8. Elevated CO2 demonstrates insignificant impacts on bacterial community structure in a subtropical coastal mesocosm experiment

Xin Lin (1)*, Ruiping Huang (1), Yibin Huang (1), Kunshan Gao (1)

1 State Key Laboratory of Marine Environmental Science, Xiamen university, Xiamen, Fujian province, 361100, China
*Corresponding author: xinlinulm@xmu.edu.cn

Set within an ecological framework, we investigated the effects of elevated CO2, contrasted with ambient CO2, on dynamics changes of bacterial communities during diatom bloom in a replicated subtropical seawater mesocosm experiment. The mesocosm experiment was conducted in FOANIC-XMU mesocosm platform located in the seawater of Wuyuan Bay, Xiamen, Fujian province, East China Sea (N24°31′48″, E118°10′47″) during the months of December 2014 and January 2015.

The pCO2 in the mesocosms was controlled by bubbling with air of high (HC, 1000 μatm) or low (LC, 395 μatm) pCO2. 16S rRNA V3-V4 region Illumina MiSeq sequencing was used to characterize bacterial(cell diameter is less than 0.2um) community structure dynamics with high taxonomic resolution in this study.

This high-throughput sequencing analysis produced 2365844 clean reads, which comprised 6334 OTUs. The mesocosm bloom significantly changed the bacterial community structure. Initially, all mesocosms were dominated by proteobacteria. Bacteriodete is stimulated by mesocosm bloom later on. Finally, cyanobacteria was the predominant class in the all mesocosms. However, no significant differences between high CO2 treatment and low CO2 treatment were observed in bacterial abundance, community assemblage and composition.

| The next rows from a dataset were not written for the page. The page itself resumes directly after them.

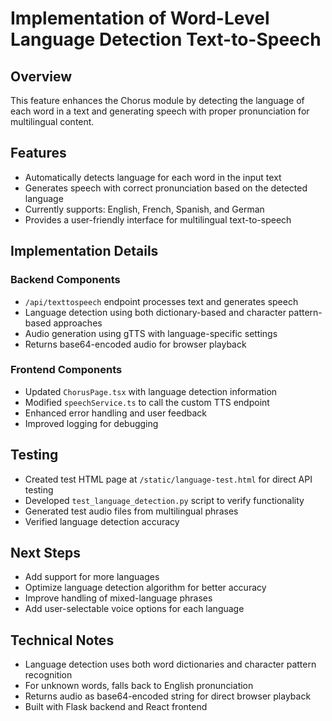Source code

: # Implementation of Word-Level Language Detection Text-to-Speech

## Overview
This feature enhances the Chorus module by detecting the language of each word in a text and generating speech with proper pronunciation for multilingual content. 

## Features
- Automatically detects language for each word in the input text
- Generates speech with correct pronunciation based on the detected language
- Currently supports: English, French, Spanish, and German
- Provides a user-friendly interface for multilingual text-to-speech

## Implementation Details

### Backend Components
- `/api/texttospeech` endpoint processes text and generates speech
- Language detection using both dictionary-based and character pattern-based approaches
- Audio generation using gTTS with language-specific settings
- Returns base64-encoded audio for browser playback

### Frontend Components
- Updated `ChorusPage.tsx` with language detection information
- Modified `speechService.ts` to call the custom TTS endpoint
- Enhanced error handling and user feedback
- Improved logging for debugging

## Testing
- Created test HTML page at `/static/language-test.html` for direct API testing
- Developed `test_language_detection.py` script to verify functionality
- Generated test audio files from multilingual phrases
- Verified language detection accuracy

## Next Steps
- Add support for more languages
- Optimize language detection algorithm for better accuracy
- Improve handling of mixed-language phrases
- Add user-selectable voice options for each language

## Technical Notes
- Language detection uses both word dictionaries and character pattern recognition
- For unknown words, falls back to English pronunciation
- Returns audio as base64-encoded string for direct browser playback
- Built with Flask backend and React frontend
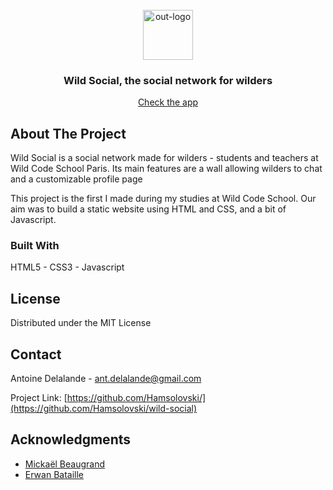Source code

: <!-- PROJECT LOGO -->
<br />
<div align="center">
  <a href="https://hamsolovski.github.io/wild-social/">
    <img src="https://hamsolovski.github.io/wild-social/assets/logo.svg" alt="out-logo" width="80" height="80">
  </a>

<h3 align="center">Wild Social, the social network for wilders</h3>

  <p align="center">
    <a href="https://hamsolovski.github.io/wild-social/">Check the app</a>
  </p>
</div>

<!-- ABOUT THE PROJECT -->
## About The Project

Wild Social is a social network made for wilders - students and teachers at Wild Code School Paris. Its main features are a wall allowing wilders to chat and a customizable profile page

This project is the first I made during my studies at Wild Code School. Our aim was to build a static website using HTML and CSS, and a bit of Javascript.

### Built With 
HTML5 - CSS3 - Javascript

## License

Distributed under the MIT License

<!-- CONTACT -->
## Contact
Antoine Delalande - ant.delalande@gmail.com

Project Link: [https://github.com/Hamsolovski/](https://github.com/Hamsolovski/wild-social)

<!-- ACKNOWLEDGMENTS -->
## Acknowledgments

* [Mickaël Beaugrand](https://github.com/Micka90)
* [Erwan Bataille](https://github.com/Erwan60)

The results demonstrate that marine bacterial community are highly resistant to elevated CO2 and lower pH conditions in subtropical coastal seawater. It is tempting to conclude that there are no direct effects on marine bacterial communities imposed by ocean acidification because marine bacteria in subtropical coastal region hold enough flexibility and capacity to deal with future carbonate system changes caused by elevated CO2 and subsequent ocean acidification.